В эти края двинулся народ из бедных перенаселенных деревень России, Белоруссии, Украины — и Польши. Из-под Кракова и Кельце, а также из Заглембья[8] приехало сперва несколько мужиков — разведать, что такое Сибирь. До́ма рассказали: лес близко — сосну срубишь, так та прямиком в печь летит — и древесину дают бесплатно. Это решило дело. Крестьяне собрали «телеги, плуги и сундуки» и приехали «по железке». По приезде получили землю и лес, выменяли у бурятов топоры на портки, стали рубить этими топорами лес и строить дома. И остались в Вершине навсегда. Шестьдесят лет живут в Сибири. За все это время никто к ним из Польши ни разу не приехал. Польские газеты они не выписывают, потому что читают с трудом. Учитель польского языка был до 1929 года. До 1941-го был ксендз. Рождество и Пасху празднуют по католическому, а не православному календарю.
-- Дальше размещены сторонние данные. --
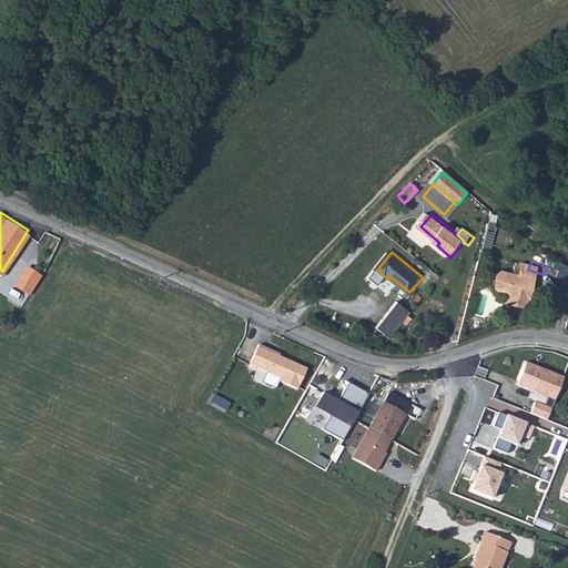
[(561,282),(567,271),(567,269),(560,264),(553,275),(561,282)]
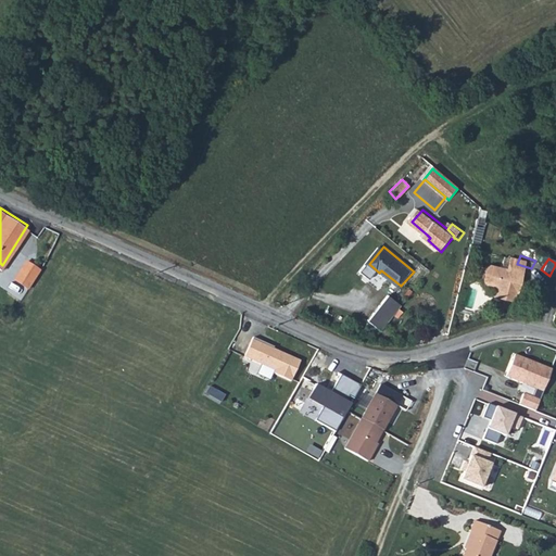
[(28,260),(15,280),(29,289),(42,269),(28,260)]
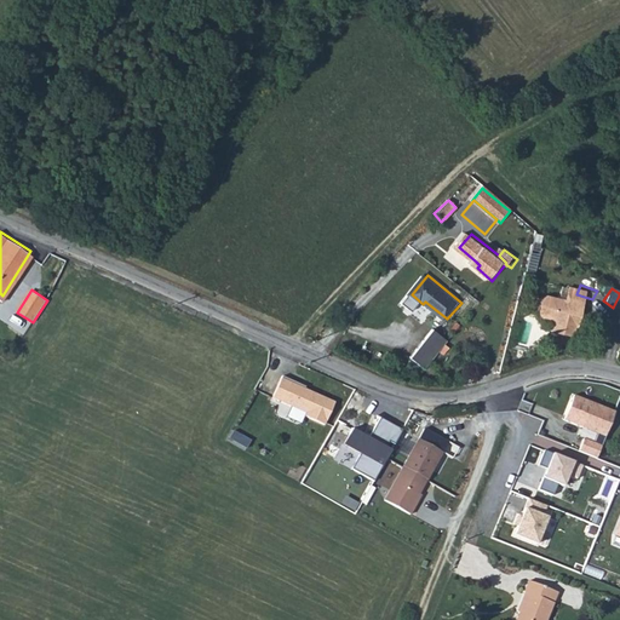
[(592,299),(577,294),(575,298),(558,292),(550,296),(545,310),(547,316),(562,321),(558,328),(579,336),(592,299)]
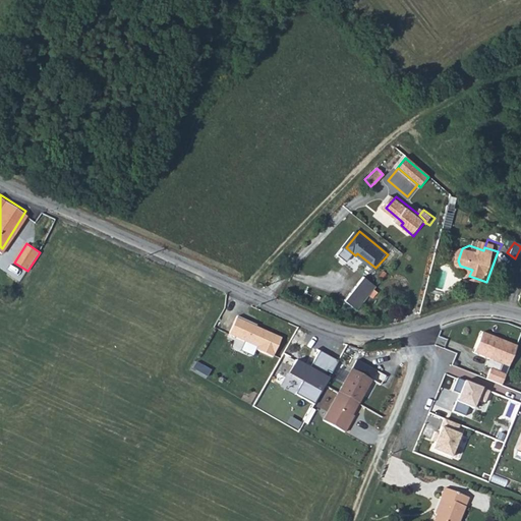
[(377,291),(380,287),(367,277),(364,282),(377,291)]
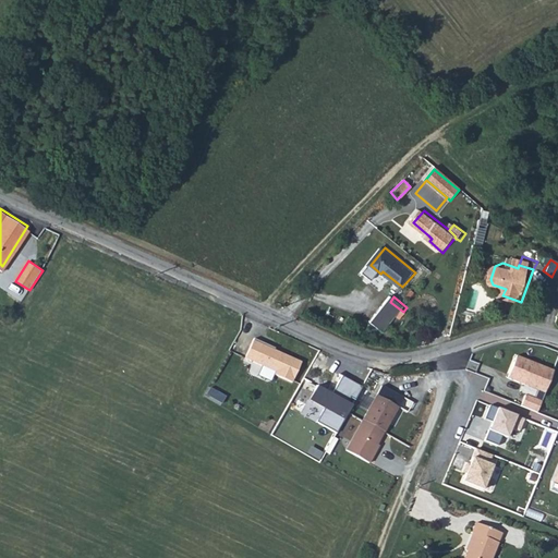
[(387,331),(403,312),(390,302),(375,322),(387,331)]
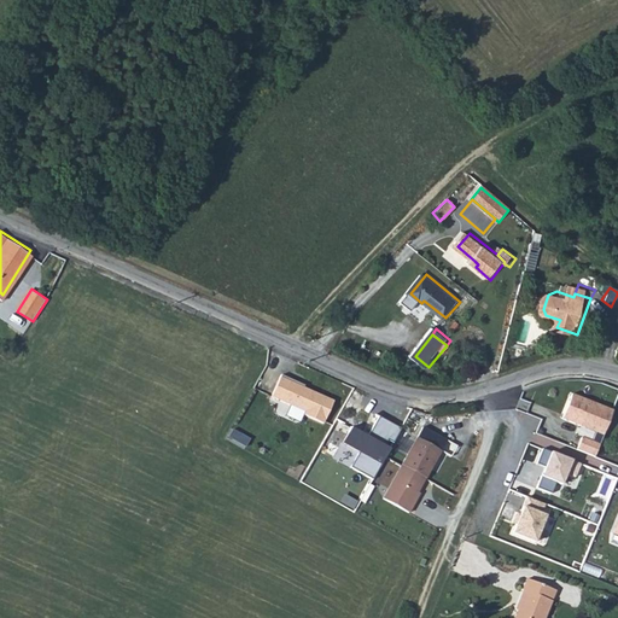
[(281,375),(272,397),(304,412),(303,415),(322,424),(332,402),(298,386),(299,384),(281,375)]
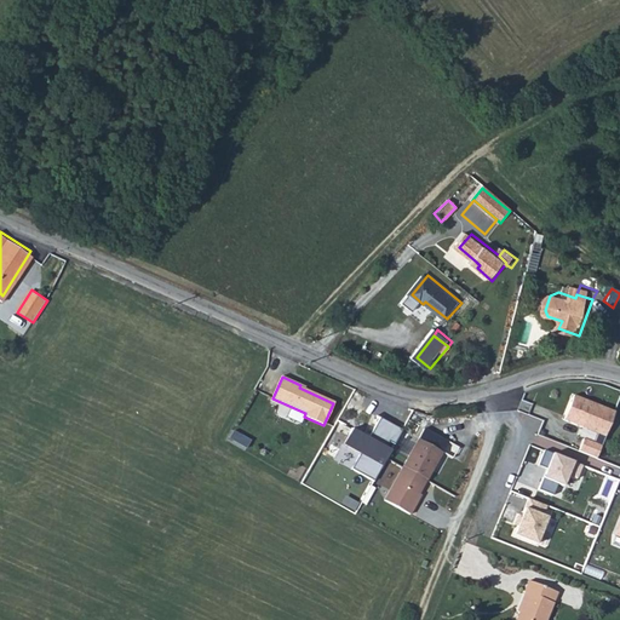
[(574,395),(564,420),(597,432),(593,443),(583,438),(578,452),(597,459),(615,412),(574,395)]
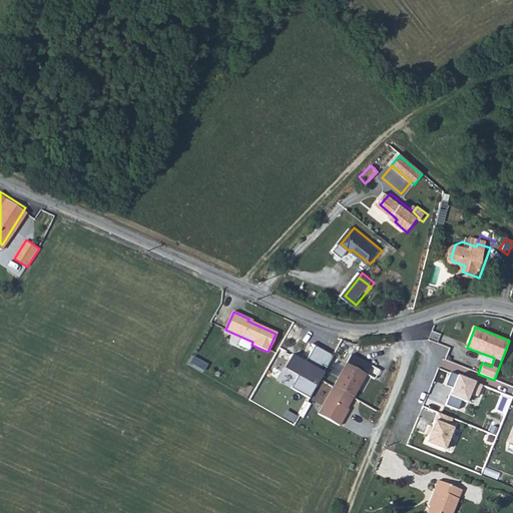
[(292,355),(284,368),(298,376),(291,388),(309,398),(323,373),(319,371),(322,367),(326,369),(333,356),(314,346),(305,363),(292,355)]
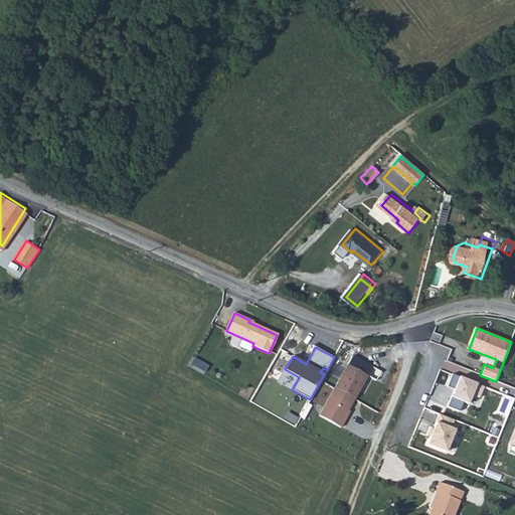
[(194,357),(190,364),(206,372),(210,364),(194,357)]
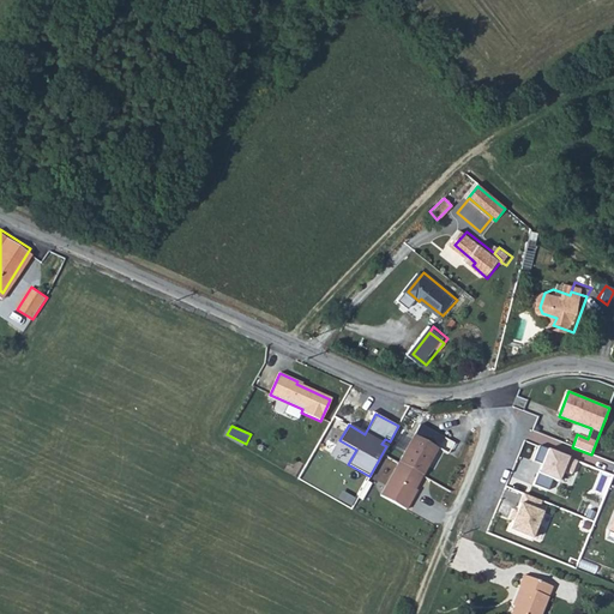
[(374,494),(401,510),(407,499),(403,497),(431,446),(408,433),(374,494)]
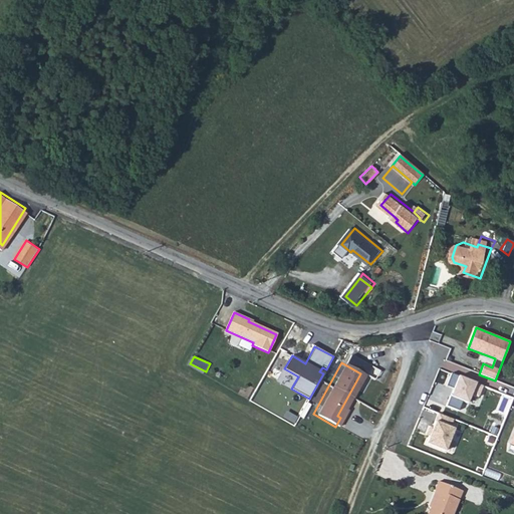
[(486,389),(449,375),(445,387),(451,389),(445,406),(467,414),(470,406),(479,410),(486,389)]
Молятся только старики, но детей крестят все. Поскольку священника нет, крестят сами. Специально в свое время съездили в Иркутск к ксендзу, чтобы научил, как лить воду и что говорить. На похоронах поют по-польски, но с этим стало сложно — поумирали те, кто знал обрядовые песни.
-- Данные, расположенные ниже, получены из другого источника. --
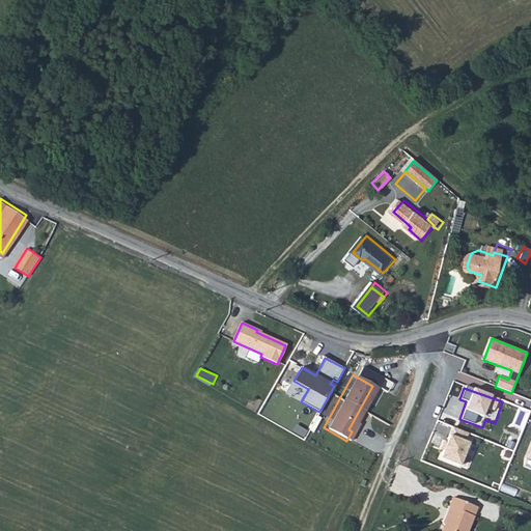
[(450,429),(439,459),(457,466),(466,444),(470,445),(473,438),(450,429)]
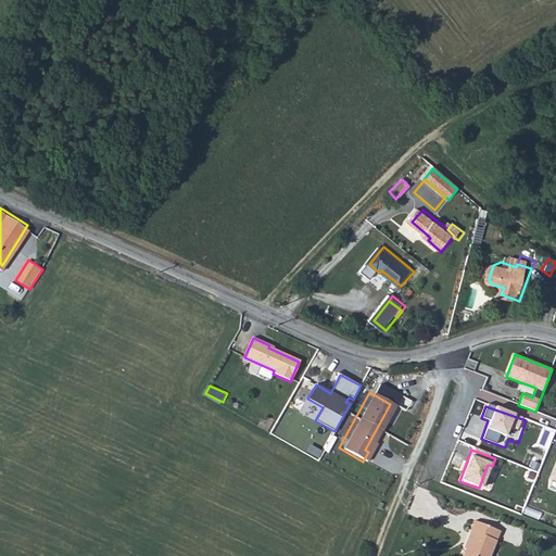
[(490,555),(498,531),(474,521),(469,531),(472,532),(463,555),(490,555)]
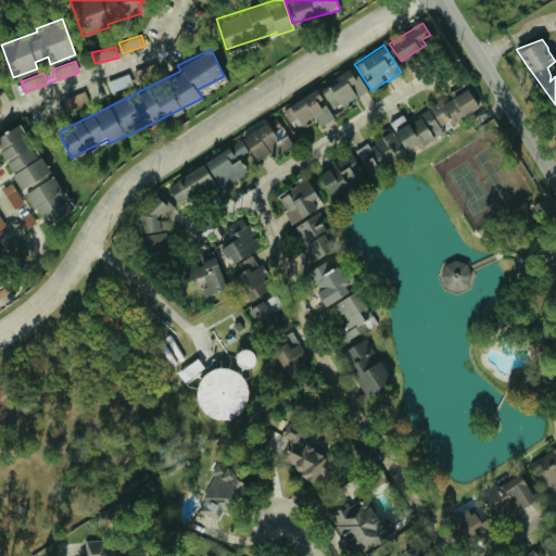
[(369,90),(355,66),(319,88),(333,112),(369,90)]
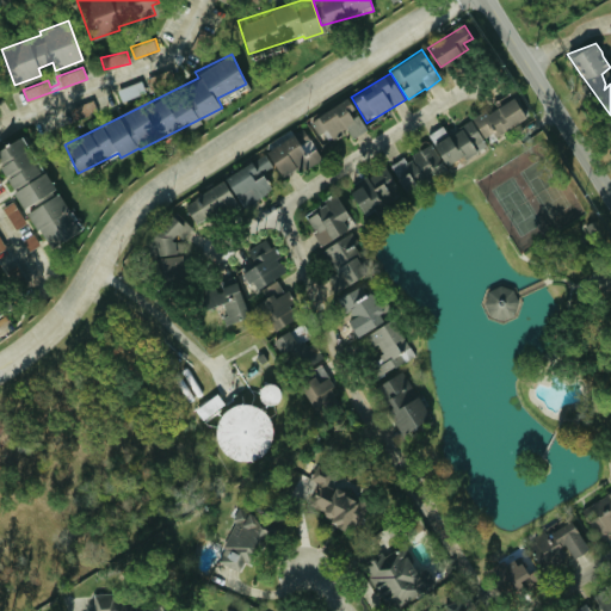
[(310,118),(320,133),(327,128),(333,139),(347,129),(352,137),(366,129),(349,97),(310,118)]
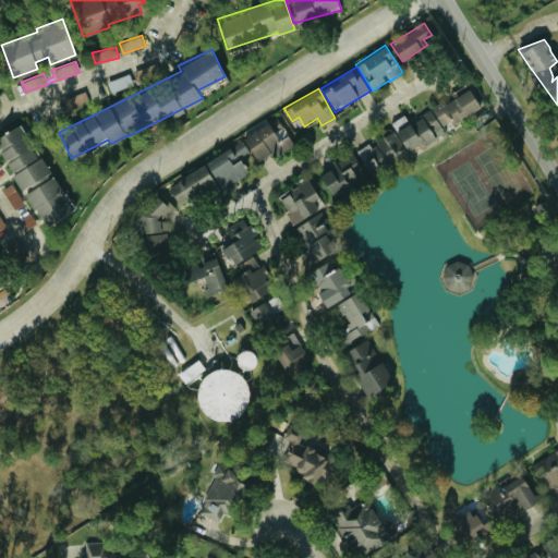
[(480,108),(470,88),(432,107),(443,128),(480,108)]
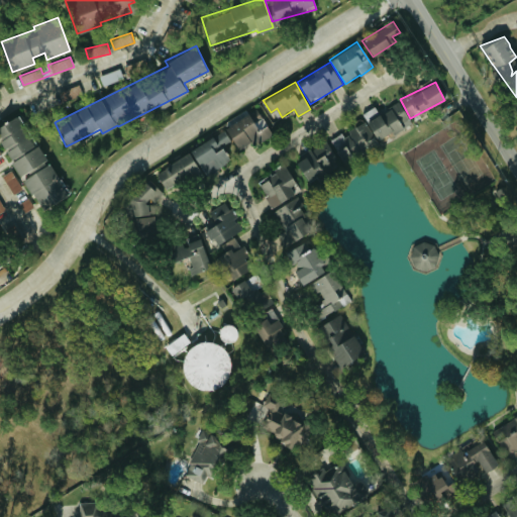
[(329,139),(343,161),(377,137),(379,139),(392,130),(393,132),(411,120),(398,101),(380,113),(374,105),(362,113),(366,119),(345,132),(344,130),(329,139)]
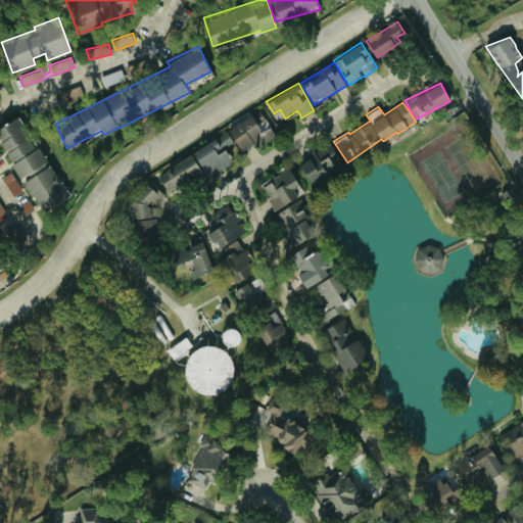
[(191,147),(205,175),(276,135),(260,108),(191,147)]
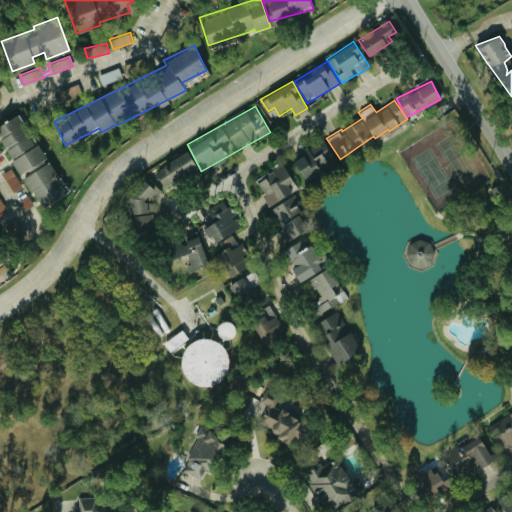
[(0,138),(19,175),(45,162),(20,113),(0,122),(0,138)]
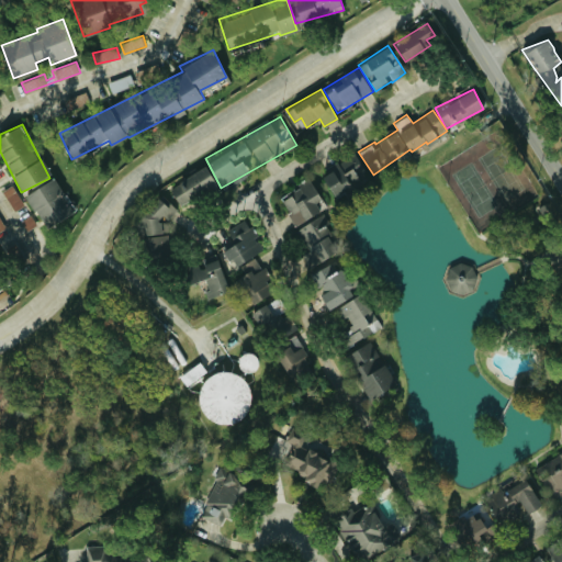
[(333,199),(370,178),(356,153),(318,173),(333,199)]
Национальных костюмов ни у кого уже нет. Последним был краковский — у Мирека Блажея, но Блажей наказал себя в нем похоронить. На кладбище надписи по-польски: Конечная Моника Юзефовна, Янашек Роман Станиславович. С ошибками: например, в слове «umarł» («умер») нигде нет концевого твердого «ł». Все велят хоронить себя «в родной земле, в Вершине стало быть» — даже те, что разъехались и в браке с русскими. Русские жены и мужья привозят откуда-то из России гробы и говорят: «Таково было его (или ее) желание».

На всех могилах кресты. На одной — крест и красная звезда. Тут лежит Владек Новак, комсомолец. Отец Владека хотел поставить крест, а комсомол — звезду, так что звезду прикрепили к кресту.
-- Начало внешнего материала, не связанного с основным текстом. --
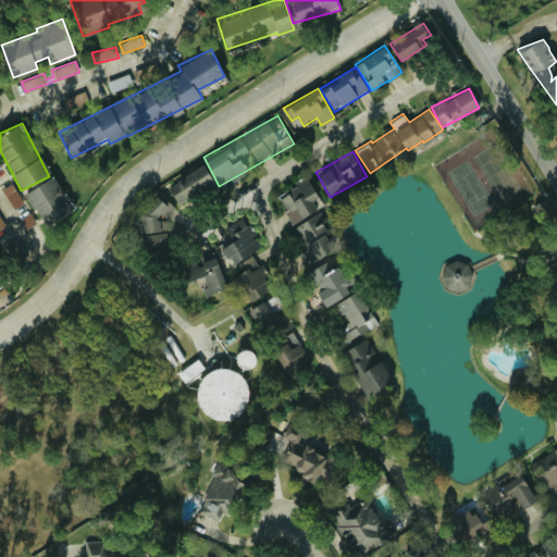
[(178,205),(217,186),(206,164),(168,183),(178,205)]
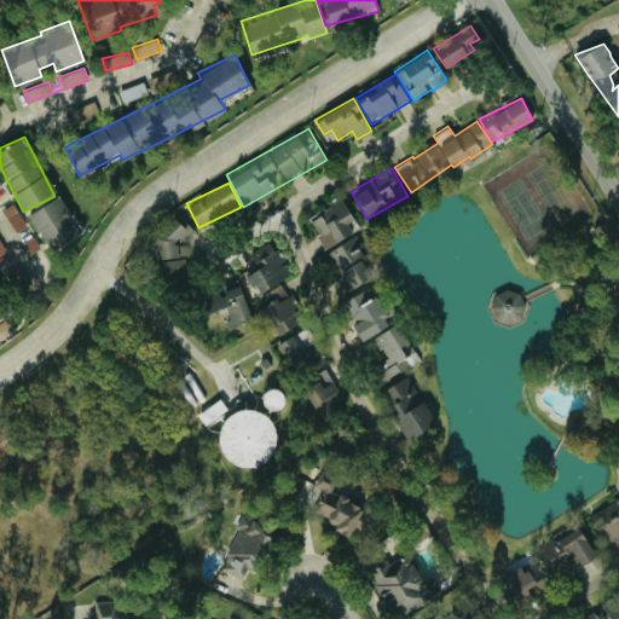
[(28,213),(48,252),(81,233),(61,195),(28,213)]
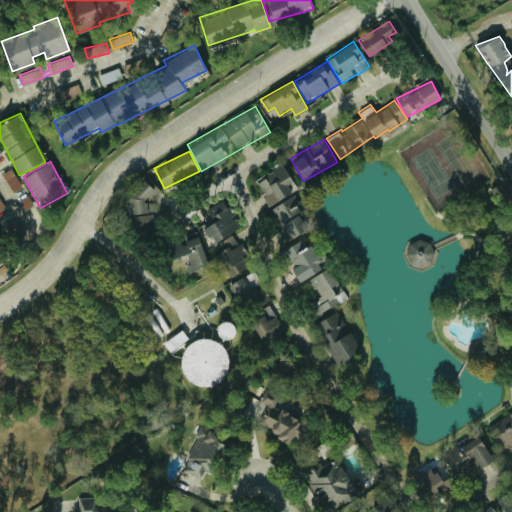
[(270,204),(291,191),(287,184),(293,181),(281,163),(255,180),(270,204)]
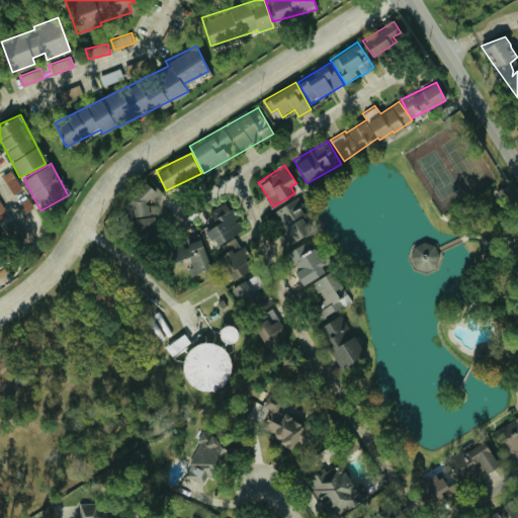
[(22,188),(12,170),(3,175),(13,193),(22,188)]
На могиле Витека Куцека торчит из земли бутылка «Московской», накрытая стаканом. В православный день поминовения — родительскую субботу — русские приходят на кладбище поминать родных. Едят, пьют, плачут, а что не допьют и не доедят — оставляют усопшим. Так что недопитая водка на могиле означает: на польское кладбище приходили помянуть Витека Куцека его русские друзья.

Русских друзей у вершинцев много. Русские дети говорят по-польски, а Колька Даниленко играет на гармошке «Czyje to polusie nie orane, mojego Jasiecka zaniedbane» и «Dziewczyno ty moja, ty ulubiona, daj buzi, daj buzi, będziesz zbawiona…».

Говорят они на диалекте, вставляя переиначенные на польский лад русские слова. Не осознавая этого. Только учительница, преподающая в русской школе, смутно догадывается, что язык, на котором она говорит, — не литературный. Она задает мне массу конкретных вопросов: «А как правильно сказать: надзевалка или надзеволка?» — «А что это такое?» — «Ну, сорочка». Или: «Когда говорят kiej, а когда — kaj?..[9]»

Они читают про Польшу в советских газетах и знают, что после войны она изменилась, но представить себе все это не в состоянии. Зато ту Польшу, которую с умилением вспоминали родители, — видят и представляют. Польшу 1910 года. Нищие деревни под Краковом. Потому, вероятно, иногда говорят странные вещи, например: «Останься до завтра, Ханя, поглядишь на трактор». Или, с сомнением: «В Польше люди босиком ходят? Матери наши босиком ходили и говорили, что обувки на каждый день жалко».

Достаток

Хозяйства у них зажиточные. Приусадебный участок — согласно колхозному уставу — 0,6 гектара, но чего там только нет: дом, овин, хлев, курятник, сад, огород, теплица, ульи… Поскольку вокруг тайга, а древесина по-прежнему дармовая, все постройки деревянные. Зимой топят только дровами. Участок разгорожен дощатыми заборами: пасека, теплицы, сад — все отдельно… Чисто, аккуратно, уютно. Дом состоит из двух половин (в одной посередине огромная русская печь); в огороде есть еще летняя кухня. Говорят, никогда им так хорошо не жилось. Лишь бы только не было войны и достало сил работать…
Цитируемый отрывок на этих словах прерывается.